Labor day celebration
Workers in all industries keep the economic wheels turning, provide for themselves and their families, and ensure goods and services get to the people who need them. Use your vote to support them.
September is here, along with the U.S.’s annual celebration of the contributions of organized labor. Labor Day means camping, picnics, county fairs, and harvest feasts to many; its roots are in the movement to make working conditions more humane for all.
Labor unions are easy to bash, but the work of millions of ordinary people to organize workers gave us forty-hour work weeks, child labor laws, paid vacation, and worker safety regulations, among other benefits we tend to take for granted.
When union membership is high, the middle class does well. The narratives about spoiled and inefficient union workers are mostly fantasies designed to strip power from workers. Last summer we witnessed historic gains for workers in the auto industry, due to the strength of their organization.
This Labor Day falls almost exactly two months - sixty-four days - before the national election. Take some time this weekend to review the actual records of the candidates on their support for working folks - not their rhetoric, but their records.
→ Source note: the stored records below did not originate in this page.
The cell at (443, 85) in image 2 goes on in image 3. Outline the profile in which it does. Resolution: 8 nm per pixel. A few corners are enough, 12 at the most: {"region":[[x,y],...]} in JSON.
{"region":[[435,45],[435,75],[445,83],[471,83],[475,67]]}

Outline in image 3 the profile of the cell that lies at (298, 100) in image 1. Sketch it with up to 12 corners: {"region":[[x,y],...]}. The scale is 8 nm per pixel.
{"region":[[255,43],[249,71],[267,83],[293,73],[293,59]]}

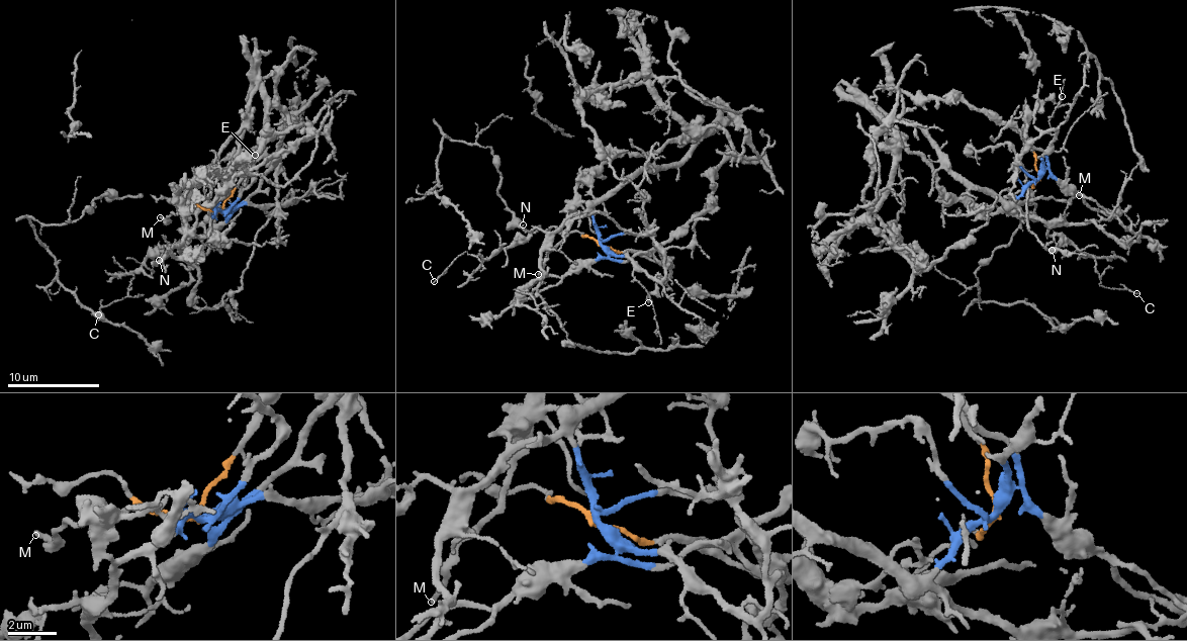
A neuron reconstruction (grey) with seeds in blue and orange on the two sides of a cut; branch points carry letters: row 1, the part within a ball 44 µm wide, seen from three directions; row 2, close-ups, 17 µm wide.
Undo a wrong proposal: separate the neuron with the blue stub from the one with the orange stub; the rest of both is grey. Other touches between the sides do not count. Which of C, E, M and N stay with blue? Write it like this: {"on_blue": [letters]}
{"on_blue": ["C", "E", "M", "N"]}

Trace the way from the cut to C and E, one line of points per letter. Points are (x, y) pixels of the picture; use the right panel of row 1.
C: (1037, 179), (1018, 197), (1018, 207), (1047, 222), (1049, 235), (1095, 259), (1102, 287), (1137, 293)
E: (1037, 179), (1045, 156), (1028, 139), (1026, 123), (1031, 110), (1040, 103), (1059, 102), (1062, 96)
Workers in all industries keep the economic wheels turning, provide for themselves and their families, and ensure goods and services get to the people who need them. Use your vote to support them.
One other thing caught my attention this week. When Vice President Harris was asked about her opponent’s attacks on her identity, she dismissed them with a laugh and comment: “same old tired playbook.” Instead of engaging with this despicable diversion, she called it what it is - a gambit to trigger outrage - and moved on.
Good on her.
Thank you for your work and company along this journey. Let’s do this together.